Churches have closed. Others have fired leaders. Some sadly have resorted to legal action against brothers and sisters. Those presumed to be godly have been exposed to be mean-spirited. Church leaders who excused wrong actions and attitudes for years have finally addressed the elephant in the room.
Some leaders private, unbiblical sexual activities have been exposed. Marriages have ended. Children have suffered. Families have divided. The collateral damage is immense.
Even some leaders who are now deceased are having their previously hidden sinful actions revealed.
Sexual abuse has happened far too often (BTW - when it occurs once, it is far too often) in churches. Sexual abuse victims have been shamed in attempts to keep the ministry's brand viable and marketable.

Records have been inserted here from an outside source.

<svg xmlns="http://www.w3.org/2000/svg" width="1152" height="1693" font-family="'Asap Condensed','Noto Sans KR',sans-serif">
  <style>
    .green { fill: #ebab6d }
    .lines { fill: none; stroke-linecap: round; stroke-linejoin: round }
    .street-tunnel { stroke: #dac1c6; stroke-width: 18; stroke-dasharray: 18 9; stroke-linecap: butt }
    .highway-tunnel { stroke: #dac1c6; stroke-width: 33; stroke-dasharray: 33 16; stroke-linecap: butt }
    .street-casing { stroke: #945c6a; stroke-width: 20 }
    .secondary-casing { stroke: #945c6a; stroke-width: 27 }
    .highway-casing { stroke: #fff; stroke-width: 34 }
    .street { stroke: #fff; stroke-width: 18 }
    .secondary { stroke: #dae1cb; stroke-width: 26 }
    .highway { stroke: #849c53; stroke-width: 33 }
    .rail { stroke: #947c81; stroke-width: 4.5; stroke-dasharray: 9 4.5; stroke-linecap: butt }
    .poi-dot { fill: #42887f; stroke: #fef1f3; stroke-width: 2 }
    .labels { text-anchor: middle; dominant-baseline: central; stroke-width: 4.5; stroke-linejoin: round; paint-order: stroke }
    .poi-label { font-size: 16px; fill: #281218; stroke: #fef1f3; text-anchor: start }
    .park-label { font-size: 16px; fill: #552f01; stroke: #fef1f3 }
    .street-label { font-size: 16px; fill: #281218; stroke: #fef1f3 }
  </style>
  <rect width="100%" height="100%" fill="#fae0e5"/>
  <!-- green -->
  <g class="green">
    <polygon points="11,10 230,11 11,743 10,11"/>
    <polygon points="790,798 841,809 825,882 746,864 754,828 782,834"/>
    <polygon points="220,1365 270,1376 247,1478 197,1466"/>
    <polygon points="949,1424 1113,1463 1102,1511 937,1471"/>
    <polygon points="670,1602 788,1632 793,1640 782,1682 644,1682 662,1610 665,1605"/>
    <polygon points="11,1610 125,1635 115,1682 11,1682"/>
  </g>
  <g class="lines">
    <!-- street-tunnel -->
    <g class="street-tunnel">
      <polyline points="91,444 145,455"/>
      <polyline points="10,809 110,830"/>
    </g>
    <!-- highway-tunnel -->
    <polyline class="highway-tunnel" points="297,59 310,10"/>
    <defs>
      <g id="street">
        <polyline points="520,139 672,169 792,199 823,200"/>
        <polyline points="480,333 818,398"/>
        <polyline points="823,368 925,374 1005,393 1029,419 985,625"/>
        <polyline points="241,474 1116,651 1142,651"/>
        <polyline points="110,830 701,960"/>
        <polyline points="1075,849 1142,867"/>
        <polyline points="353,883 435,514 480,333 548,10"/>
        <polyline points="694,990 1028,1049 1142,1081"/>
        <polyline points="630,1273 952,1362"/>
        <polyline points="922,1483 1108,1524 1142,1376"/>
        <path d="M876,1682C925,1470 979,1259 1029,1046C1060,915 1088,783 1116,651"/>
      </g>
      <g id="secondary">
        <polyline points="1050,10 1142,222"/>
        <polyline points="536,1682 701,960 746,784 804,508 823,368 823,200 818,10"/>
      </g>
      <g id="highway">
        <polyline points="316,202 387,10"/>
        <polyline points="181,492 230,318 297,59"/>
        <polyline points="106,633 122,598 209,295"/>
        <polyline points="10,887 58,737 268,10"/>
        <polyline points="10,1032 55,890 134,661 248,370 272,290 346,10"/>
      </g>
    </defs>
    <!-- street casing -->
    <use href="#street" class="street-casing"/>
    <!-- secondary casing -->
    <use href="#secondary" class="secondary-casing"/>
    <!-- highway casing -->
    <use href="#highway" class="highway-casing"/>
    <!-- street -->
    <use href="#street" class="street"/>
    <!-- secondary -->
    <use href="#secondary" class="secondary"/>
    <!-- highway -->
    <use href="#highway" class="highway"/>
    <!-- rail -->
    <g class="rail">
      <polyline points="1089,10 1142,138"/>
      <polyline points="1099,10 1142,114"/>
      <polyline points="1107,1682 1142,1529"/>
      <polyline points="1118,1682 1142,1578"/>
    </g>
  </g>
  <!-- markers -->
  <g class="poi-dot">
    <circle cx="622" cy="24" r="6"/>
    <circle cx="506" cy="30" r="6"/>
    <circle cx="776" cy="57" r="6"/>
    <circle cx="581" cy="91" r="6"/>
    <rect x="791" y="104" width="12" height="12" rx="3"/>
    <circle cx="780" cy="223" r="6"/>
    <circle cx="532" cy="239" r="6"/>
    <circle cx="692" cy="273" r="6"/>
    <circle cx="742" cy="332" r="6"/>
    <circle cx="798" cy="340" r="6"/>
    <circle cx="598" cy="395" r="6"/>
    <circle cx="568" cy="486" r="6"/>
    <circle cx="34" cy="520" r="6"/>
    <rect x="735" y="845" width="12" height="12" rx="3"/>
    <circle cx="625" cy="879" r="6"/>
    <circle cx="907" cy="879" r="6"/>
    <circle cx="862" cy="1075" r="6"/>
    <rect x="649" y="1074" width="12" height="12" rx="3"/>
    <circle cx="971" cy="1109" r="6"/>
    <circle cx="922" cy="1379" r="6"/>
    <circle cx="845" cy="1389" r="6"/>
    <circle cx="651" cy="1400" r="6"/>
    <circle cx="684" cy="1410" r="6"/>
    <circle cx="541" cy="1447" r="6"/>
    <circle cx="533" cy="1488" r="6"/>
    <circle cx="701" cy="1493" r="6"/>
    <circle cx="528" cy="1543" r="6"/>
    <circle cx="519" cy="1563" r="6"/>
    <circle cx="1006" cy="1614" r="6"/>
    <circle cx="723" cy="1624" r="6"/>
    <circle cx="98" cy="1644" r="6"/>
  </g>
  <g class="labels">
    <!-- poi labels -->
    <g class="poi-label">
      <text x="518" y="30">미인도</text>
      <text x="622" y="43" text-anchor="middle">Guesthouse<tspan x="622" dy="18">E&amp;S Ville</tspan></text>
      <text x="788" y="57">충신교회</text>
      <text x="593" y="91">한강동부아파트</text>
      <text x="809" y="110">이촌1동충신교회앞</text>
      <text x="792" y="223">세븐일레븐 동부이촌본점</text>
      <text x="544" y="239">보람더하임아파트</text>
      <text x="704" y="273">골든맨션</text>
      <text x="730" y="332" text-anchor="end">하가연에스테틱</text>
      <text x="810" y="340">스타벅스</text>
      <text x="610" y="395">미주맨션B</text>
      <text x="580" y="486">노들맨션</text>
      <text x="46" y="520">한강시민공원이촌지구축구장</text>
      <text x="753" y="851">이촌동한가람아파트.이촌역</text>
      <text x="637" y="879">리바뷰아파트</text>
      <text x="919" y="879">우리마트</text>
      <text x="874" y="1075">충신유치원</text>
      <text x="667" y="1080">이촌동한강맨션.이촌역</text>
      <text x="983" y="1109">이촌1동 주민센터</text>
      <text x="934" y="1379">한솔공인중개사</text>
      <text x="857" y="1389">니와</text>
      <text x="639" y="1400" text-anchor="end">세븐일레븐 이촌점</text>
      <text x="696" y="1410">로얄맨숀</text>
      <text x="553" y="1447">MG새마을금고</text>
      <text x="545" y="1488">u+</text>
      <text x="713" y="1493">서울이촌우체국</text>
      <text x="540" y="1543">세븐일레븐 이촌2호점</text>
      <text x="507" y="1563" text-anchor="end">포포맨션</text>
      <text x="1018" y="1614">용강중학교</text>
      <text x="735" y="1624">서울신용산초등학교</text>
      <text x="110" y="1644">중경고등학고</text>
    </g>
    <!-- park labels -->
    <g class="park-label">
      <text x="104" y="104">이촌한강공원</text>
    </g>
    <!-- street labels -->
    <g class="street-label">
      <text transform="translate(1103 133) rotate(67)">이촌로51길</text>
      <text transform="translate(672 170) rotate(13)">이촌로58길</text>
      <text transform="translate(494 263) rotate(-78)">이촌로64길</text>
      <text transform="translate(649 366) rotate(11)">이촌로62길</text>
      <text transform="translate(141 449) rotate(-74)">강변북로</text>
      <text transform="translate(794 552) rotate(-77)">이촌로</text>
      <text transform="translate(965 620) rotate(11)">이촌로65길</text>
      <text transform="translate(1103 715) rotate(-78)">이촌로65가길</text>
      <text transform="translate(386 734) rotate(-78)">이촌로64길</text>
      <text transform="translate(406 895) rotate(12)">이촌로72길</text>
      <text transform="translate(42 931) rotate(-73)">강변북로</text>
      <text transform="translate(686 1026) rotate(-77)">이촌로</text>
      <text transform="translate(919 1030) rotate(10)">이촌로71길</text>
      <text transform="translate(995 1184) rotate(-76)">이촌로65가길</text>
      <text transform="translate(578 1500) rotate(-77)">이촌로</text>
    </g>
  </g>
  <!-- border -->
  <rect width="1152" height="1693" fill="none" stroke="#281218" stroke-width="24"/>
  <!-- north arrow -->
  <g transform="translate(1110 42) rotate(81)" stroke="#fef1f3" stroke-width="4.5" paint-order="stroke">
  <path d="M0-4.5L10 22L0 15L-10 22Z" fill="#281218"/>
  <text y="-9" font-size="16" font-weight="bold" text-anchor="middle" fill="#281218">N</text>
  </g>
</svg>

Those who found themselves riding high now wonder where their fans are.
Why, Then Would Pastors Want This?
There is something about the heart - you know, the sinful, self-focused, self-loving heart that we all have within us. The longing we have for being loved reigns. The desire to be applauded is real. The jealousy that rises when we see others whom we deem to be less talented and less articulate being idolized and platformed in our industry (in this case, in American Christianity) occurs all too often.
Fleeting thoughts of "It would be nice to be leading a church that size, to be preaching at a conference like that, to be a best-selling author doing book signings, to be an internet influencer, to be a 'cool pastor,' to be sought, to be elevated, etc." come into the minds of many.

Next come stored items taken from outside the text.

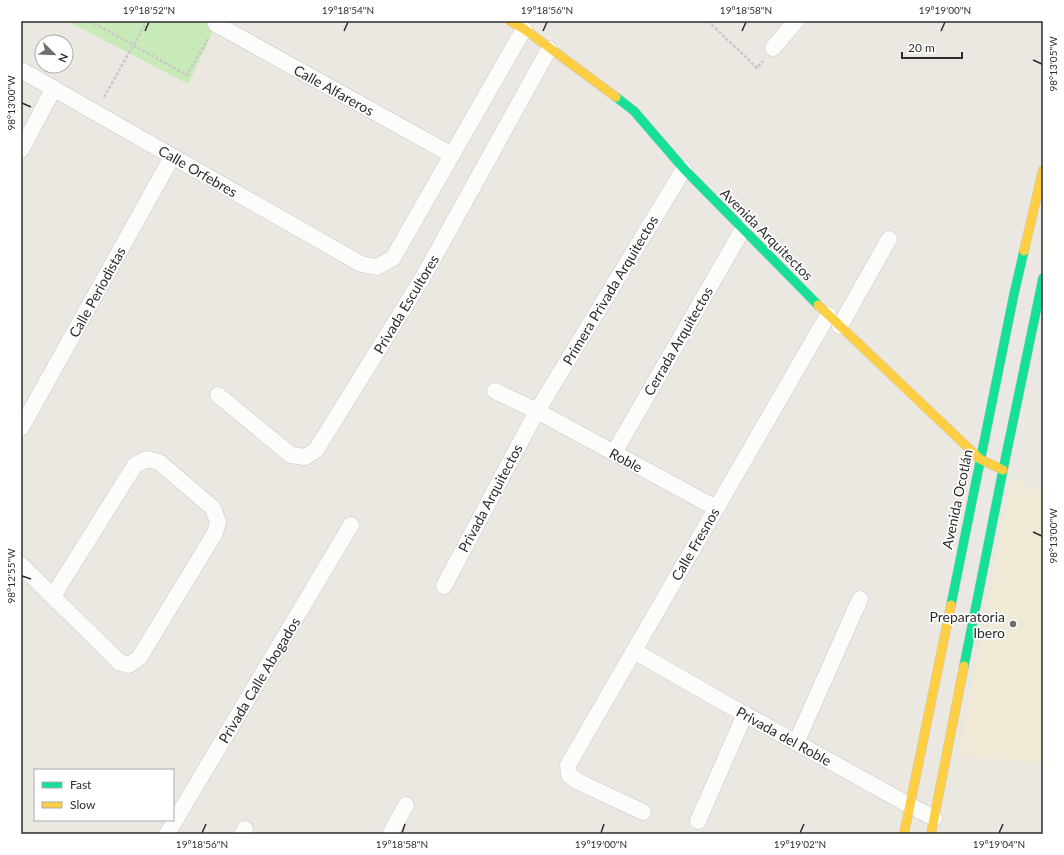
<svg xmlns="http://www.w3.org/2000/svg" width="1064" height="855" font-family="Lato,sans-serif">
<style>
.education{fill:#efe9d6}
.park{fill:#c8e9b8}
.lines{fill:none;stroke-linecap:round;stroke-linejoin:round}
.street-casing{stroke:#c8c7c7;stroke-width:17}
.fast-casing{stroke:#c8c7c7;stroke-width:10}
.slow-casing{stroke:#c8c7c7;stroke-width:10}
.path{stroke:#c8c8c8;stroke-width:2.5;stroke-dasharray:3 2;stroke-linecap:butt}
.street{stroke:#fcfcfb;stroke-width:16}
.fast{stroke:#16e098;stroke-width:9}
.slow{stroke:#ffcf43;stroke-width:9}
.ticks{fill:none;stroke:#2d2d2d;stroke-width:1.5}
.poi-dot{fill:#706e6c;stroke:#fff;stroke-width:1.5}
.labels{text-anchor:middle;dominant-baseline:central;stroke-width:3.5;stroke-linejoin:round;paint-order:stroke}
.street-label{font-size:14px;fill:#2d2d2d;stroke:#fff}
.poi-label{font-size:14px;fill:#2d2d2d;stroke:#fff;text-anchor:end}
.neatline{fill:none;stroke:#2d2d2d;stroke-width:1.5}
.ticks-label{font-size:10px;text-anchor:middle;fill:#2d2d2d}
</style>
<rect width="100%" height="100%" fill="#ebe8e2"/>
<polygon class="education" points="1011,477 1043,493 1043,764 959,755"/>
<polygon class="park" points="70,21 218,21 188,84 69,22"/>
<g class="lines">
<defs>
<g id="street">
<polyline points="216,24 452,155"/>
<polyline points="773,48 796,21"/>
<polyline points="21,70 361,264 377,267 393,258 524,29"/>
<polyline points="21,150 54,88"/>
<polyline points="840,326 889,239"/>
<polyline points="495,391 537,411 716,508"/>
<polyline points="218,395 291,455 305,457 316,450 422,279 549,49"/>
<polyline points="21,428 172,157"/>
<polyline points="614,453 743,229"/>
<polyline points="21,565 119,662 129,665 139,658 215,533 218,522 213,508 159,462 147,459 135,465 53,596"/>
<polyline points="444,586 537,411 684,169"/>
<polyline points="634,651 721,701 909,805 934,818"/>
<polyline points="796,743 860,599"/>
<polyline points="643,812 577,781 569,775 568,765 828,315"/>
<polyline points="698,821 745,714"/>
<polyline points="167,834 351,525"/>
<polyline points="242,834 245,829"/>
<polyline points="390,834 406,805"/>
</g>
<g id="fast">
<polyline points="616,97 634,111 684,169 818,305"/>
<polyline points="951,605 1014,294 1024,251"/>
<polyline points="964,666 1003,470 1043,278"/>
</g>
<g id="slow">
<polyline points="510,21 524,29 616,97"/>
<polyline points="1024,251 1043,170"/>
<polyline points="818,305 980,459 1003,470"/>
<polyline points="904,834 951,605"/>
<polyline points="931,834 964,666"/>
</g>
</defs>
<use href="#street" class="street-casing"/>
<use href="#fast" class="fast-casing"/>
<use href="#slow" class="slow-casing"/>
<g class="path">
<polyline points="90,21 187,75 208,39"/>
<polyline points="708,21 757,68 763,61"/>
<polyline points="104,97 147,21"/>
</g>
<use href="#street" class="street"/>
<use href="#fast" class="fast"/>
<use href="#slow" class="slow"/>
</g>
<path class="ticks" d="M 145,31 L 149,22M 344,31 L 348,22M 543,31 L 547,22M 742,31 L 746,22M 941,31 L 945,22M 1033,60 L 1042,64M 22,103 L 31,107M 1033,532 L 1042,536M 22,576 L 31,579M 202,833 L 206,824M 402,833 L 405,824M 601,833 L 604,824M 800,833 L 804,824M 999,833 L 1003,824"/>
<circle class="poi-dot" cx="1013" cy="624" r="4"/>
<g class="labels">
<g class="street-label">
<text transform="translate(334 90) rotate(29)">Calle Alfareros</text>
<text transform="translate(198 171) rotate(30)">Calle Orfebres</text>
<text transform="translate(767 234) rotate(45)">Avenida Arquitectos</text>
<text transform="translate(610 290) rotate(-59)">Primera Privada Arquitectos</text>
<text transform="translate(97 292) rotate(-61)">Calle Periodistas</text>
<text transform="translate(406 304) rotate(-59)">Privada Escultores</text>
<text transform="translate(678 341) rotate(-60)">Cerrada Arquitectos</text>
<text transform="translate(626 460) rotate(28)">Roble</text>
<text transform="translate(490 498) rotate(-62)">Privada Arquitectos</text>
<text transform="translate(957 499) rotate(-78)">Avenida Ocotlán</text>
<text transform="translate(695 544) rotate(-60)">Calle Fresnos</text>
<text transform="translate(259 680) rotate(-59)">Privada Calle Abogados</text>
<text transform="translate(784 736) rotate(29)">Privada del Roble</text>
</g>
<g class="poi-label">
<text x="1005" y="616">Preparatoria<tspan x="1005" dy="16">Ibero</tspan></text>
</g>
</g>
<rect width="1064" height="855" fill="none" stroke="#ffffff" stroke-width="44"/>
<rect x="34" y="769" width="140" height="52" fill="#ffffff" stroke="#ababab"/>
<rect x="42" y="782" width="20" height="6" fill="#16e098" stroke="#ababab"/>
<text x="70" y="789" font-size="12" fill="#2d2d2d">Fast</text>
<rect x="42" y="802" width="20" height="6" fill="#ffcf43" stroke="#ababab"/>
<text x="70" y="809" font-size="12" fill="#2d2d2d">Slow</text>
<g transform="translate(54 54) rotate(113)"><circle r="19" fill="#ffffff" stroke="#ababab"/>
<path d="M0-3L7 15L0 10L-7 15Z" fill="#706e6c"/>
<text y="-6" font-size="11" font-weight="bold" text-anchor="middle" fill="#2d2d2d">N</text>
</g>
<path d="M902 52v6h60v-6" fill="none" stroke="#2d2d2d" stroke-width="2"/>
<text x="908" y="52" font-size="12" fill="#2d2d2d" stroke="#ffffff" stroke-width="3" paint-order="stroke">20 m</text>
<rect x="22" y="22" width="1020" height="811" class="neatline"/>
<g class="ticks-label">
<text x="149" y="14">19°18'52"N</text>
<text x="348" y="14">19°18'54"N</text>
<text x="547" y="14">19°18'56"N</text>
<text x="746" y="14">19°18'58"N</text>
<text x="945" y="14">19°19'00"N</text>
<text transform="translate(1053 64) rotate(-90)" y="4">98°13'05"W</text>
<text transform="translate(11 103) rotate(-90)" y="4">98°13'00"W</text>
<text transform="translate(1053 536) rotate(-90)" y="4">98°13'00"W</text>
<text transform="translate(11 576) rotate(-90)" y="4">98°12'55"W</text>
<text x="202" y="848">19°18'56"N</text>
<text x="402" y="848">19°18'58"N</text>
<text x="601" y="848">19°19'00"N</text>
<text x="800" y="848">19°19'02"N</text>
<text x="999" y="848">19°19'04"N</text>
</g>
</svg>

Full transparency - I've had these thoughts, too. I have them far too often.
Even knowing how the Enemy loves to prop up those proclaiming the gospel just to tear them down does not convince us to be content.
What To Do?
I guess that really is the answer. Our contentedness, our joy, our ministry must be solely found in Christ. (BTW - we know this...but we still fail too often) The longing to make a difference, to leave a legacy, to impact lives for eternity, is good. It is holy. Yet, it is the good that can often be perverted unknowingly.
To live humbly, but boldly as Christ's ambassadors is the call.
There have been many, many godly men and women throughout Christendom who were known in their day, influential in their era, are revered today years after their passing, and have been seen as legacy leavers for Christ's sake. In other words, being known by many is not a sin. In fact, as stated earlier, it is often God's design to make himself known.
What makes the difference is when the private life and the public life of the Christian leader match. The pastor seeking to live holy, striving to live generously, focusing on the gospel, and glorifying God in private must also do so in public (and vice versa.)
When the temptation to want to be known seeps in, we must repent and rely on God to keep us focused on him, on making him known, on glorifying him. We won't do this perfectly, and that's the joy (or struggle at times) of pastoring well.
Pray for the Pastors
Oh, and pray for those who are known, leading large churches and ministries, preaching truth, and seeking to impact the world for God's glory. Pray for them because if they fall...the impact will reverberate throughout the church, the community, and in some cases the world.
Pray for the relatively unknown ones as well. The temptations are just as real. If they fall, others are impacted. It may be a smaller number of those impacted and hurt, but the ramifications are just as real.
I would love to never have to see another headline of a celebrity pastor's failure.